▸ **TASK OBJECTIVE**: Rewrite the lines below with "备用方案" changed to "后备方案" everywhere and everything else untouched, leaving out the pictures.

===== PROVIDED ENTRIES

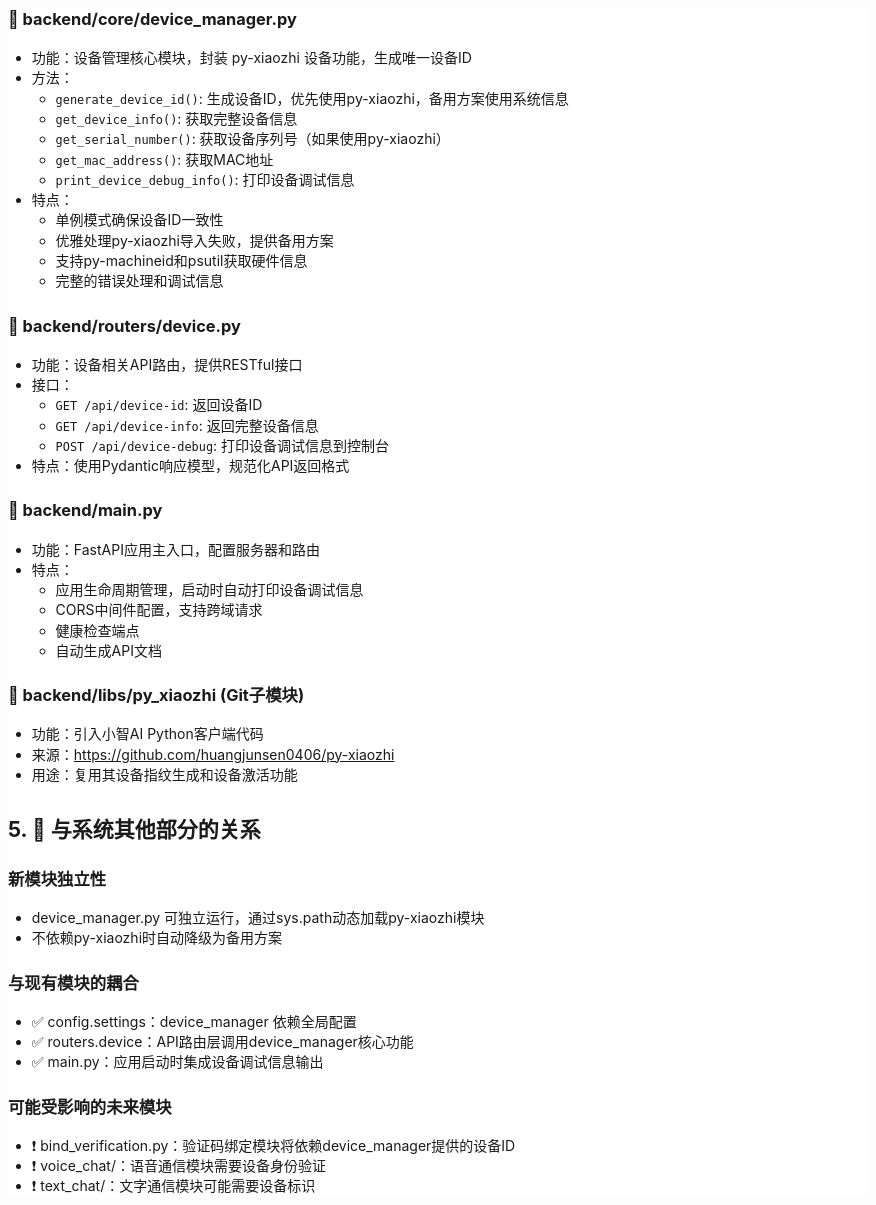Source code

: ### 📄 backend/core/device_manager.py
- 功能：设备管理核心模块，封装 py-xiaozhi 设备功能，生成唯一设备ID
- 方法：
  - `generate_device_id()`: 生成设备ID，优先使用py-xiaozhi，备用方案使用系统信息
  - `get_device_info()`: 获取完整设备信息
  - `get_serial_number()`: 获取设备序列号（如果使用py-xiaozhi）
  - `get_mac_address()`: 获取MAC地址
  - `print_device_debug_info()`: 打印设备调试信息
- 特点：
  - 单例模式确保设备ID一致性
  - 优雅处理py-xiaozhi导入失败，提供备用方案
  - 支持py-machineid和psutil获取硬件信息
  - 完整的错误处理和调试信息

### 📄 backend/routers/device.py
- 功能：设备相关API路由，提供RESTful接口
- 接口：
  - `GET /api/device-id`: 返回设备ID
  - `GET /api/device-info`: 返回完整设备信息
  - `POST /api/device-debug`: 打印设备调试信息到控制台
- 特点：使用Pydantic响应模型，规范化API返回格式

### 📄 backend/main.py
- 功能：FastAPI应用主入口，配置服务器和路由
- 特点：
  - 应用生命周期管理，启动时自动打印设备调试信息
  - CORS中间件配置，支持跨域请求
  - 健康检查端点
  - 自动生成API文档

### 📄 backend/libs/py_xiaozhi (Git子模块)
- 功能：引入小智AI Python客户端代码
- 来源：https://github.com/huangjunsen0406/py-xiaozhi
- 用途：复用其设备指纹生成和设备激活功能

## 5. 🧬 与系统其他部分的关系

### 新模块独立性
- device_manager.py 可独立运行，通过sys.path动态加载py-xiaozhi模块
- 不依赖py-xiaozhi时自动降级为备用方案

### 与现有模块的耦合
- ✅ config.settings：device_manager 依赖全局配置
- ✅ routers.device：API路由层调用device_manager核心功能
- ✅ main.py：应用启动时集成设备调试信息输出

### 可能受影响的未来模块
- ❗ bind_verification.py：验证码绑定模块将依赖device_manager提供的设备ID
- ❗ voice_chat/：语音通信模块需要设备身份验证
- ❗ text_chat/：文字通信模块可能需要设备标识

==========

▸ **RESPONSE AREA**:
Source code

: ### 📄 backend/core/device_manager.py
- 功能：设备管理核心模块，封装 py-xiaozhi 设备功能，生成唯一设备ID
- 方法：
  - `generate_device_id()`: 生成设备ID，优先使用py-xiaozhi，后备方案使用系统信息
  - `get_device_info()`: 获取完整设备信息
  - `get_serial_number()`: 获取设备序列号（如果使用py-xiaozhi）
  - `get_mac_address()`: 获取MAC地址
  - `print_device_debug_info()`: 打印设备调试信息
- 特点：
  - 单例模式确保设备ID一致性
  - 优雅处理py-xiaozhi导入失败，提供后备方案
  - 支持py-machineid和psutil获取硬件信息
  - 完整的错误处理和调试信息

### 📄 backend/routers/device.py
- 功能：设备相关API路由，提供RESTful接口
- 接口：
  - `GET /api/device-id`: 返回设备ID
  - `GET /api/device-info`: 返回完整设备信息
  - `POST /api/device-debug`: 打印设备调试信息到控制台
- 特点：使用Pydantic响应模型，规范化API返回格式

### 📄 backend/main.py
- 功能：FastAPI应用主入口，配置服务器和路由
- 特点：
  - 应用生命周期管理，启动时自动打印设备调试信息
  - CORS中间件配置，支持跨域请求
  - 健康检查端点
  - 自动生成API文档

### 📄 backend/libs/py_xiaozhi (Git子模块)
- 功能：引入小智AI Python客户端代码
- 来源：https://github.com/huangjunsen0406/py-xiaozhi
- 用途：复用其设备指纹生成和设备激活功能

## 5. 🧬 与系统其他部分的关系

### 新模块独立性
- device_manager.py 可独立运行，通过sys.path动态加载py-xiaozhi模块
- 不依赖py-xiaozhi时自动降级为后备方案

### 与现有模块的耦合
- ✅ config.settings：device_manager 依赖全局配置
- ✅ routers.device：API路由层调用device_manager核心功能
- ✅ main.py：应用启动时集成设备调试信息输出

### 可能受影响的未来模块
- ❗ bind_verification.py：验证码绑定模块将依赖device_manager提供的设备ID
- ❗ voice_chat/：语音通信模块需要设备身份验证
- ❗ text_chat/：文字通信模块可能需要设备标识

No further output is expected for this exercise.